== DATASET CONTENT ==

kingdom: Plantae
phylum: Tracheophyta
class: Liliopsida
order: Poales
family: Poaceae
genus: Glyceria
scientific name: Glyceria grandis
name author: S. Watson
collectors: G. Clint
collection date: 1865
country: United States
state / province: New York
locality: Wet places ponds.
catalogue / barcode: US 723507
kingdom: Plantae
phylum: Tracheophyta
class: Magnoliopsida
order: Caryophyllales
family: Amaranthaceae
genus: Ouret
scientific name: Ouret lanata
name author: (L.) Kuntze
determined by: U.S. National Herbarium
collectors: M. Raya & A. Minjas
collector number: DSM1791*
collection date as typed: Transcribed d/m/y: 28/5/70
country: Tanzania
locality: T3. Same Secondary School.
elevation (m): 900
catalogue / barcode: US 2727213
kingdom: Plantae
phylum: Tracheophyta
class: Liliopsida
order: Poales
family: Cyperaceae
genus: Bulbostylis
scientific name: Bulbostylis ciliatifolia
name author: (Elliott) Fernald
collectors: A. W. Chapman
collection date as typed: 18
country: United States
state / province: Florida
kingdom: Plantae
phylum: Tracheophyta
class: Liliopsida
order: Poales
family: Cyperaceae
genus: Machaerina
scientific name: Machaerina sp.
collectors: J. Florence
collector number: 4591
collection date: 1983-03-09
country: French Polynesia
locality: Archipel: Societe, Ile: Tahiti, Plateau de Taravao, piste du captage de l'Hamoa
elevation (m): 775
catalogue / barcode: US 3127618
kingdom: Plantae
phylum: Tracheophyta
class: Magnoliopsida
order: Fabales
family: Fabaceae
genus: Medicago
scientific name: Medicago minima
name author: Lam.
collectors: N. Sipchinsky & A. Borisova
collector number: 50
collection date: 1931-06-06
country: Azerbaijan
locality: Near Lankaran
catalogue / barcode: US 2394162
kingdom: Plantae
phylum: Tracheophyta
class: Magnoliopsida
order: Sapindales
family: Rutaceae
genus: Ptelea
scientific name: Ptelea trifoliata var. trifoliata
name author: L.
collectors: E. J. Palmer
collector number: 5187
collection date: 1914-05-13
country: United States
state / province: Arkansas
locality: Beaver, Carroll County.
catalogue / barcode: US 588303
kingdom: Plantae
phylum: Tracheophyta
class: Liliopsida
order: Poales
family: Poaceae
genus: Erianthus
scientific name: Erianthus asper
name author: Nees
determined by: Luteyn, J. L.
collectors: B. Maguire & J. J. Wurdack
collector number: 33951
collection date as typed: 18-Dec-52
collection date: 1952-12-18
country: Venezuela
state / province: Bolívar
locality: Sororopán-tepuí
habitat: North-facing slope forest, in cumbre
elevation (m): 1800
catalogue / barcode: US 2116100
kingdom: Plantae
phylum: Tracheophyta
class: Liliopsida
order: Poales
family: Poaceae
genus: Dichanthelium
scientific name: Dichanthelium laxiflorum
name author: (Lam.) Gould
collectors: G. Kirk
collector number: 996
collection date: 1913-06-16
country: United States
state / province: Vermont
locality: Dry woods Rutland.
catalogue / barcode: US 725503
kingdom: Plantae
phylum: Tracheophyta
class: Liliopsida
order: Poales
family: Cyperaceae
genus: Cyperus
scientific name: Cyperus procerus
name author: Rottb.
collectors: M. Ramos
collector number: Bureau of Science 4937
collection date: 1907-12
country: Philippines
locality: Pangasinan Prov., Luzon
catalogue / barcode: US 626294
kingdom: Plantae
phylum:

== YOUR INSTRUCTIONS ==
Update the data from its first line through the line containing "elevation (m): 900", inclusive, replacing "locality" with "site" and leaving everything else unchanged.

== WRITTEN REPLY ==
kingdom: Plantae
phylum: Tracheophyta
class: Liliopsida
order: Poales
family: Poaceae
genus: Glyceria
scientific name: Glyceria grandis
name author: S. Watson
collectors: G. Clint
collection date: 1865
country: United States
state / province: New York
site: Wet places ponds.
catalogue / barcode: US 723507
kingdom: Plantae
phylum: Tracheophyta
class: Magnoliopsida
order: Caryophyllales
family: Amaranthaceae
genus: Ouret
scientific name: Ouret lanata
name author: (L.) Kuntze
determined by: U.S. National Herbarium
collectors: M. Raya & A. Minjas
collector number: DSM1791*
collection date as typed: Transcribed d/m/y: 28/5/70
country: Tanzania
site: T3. Same Secondary School.
elevation (m): 900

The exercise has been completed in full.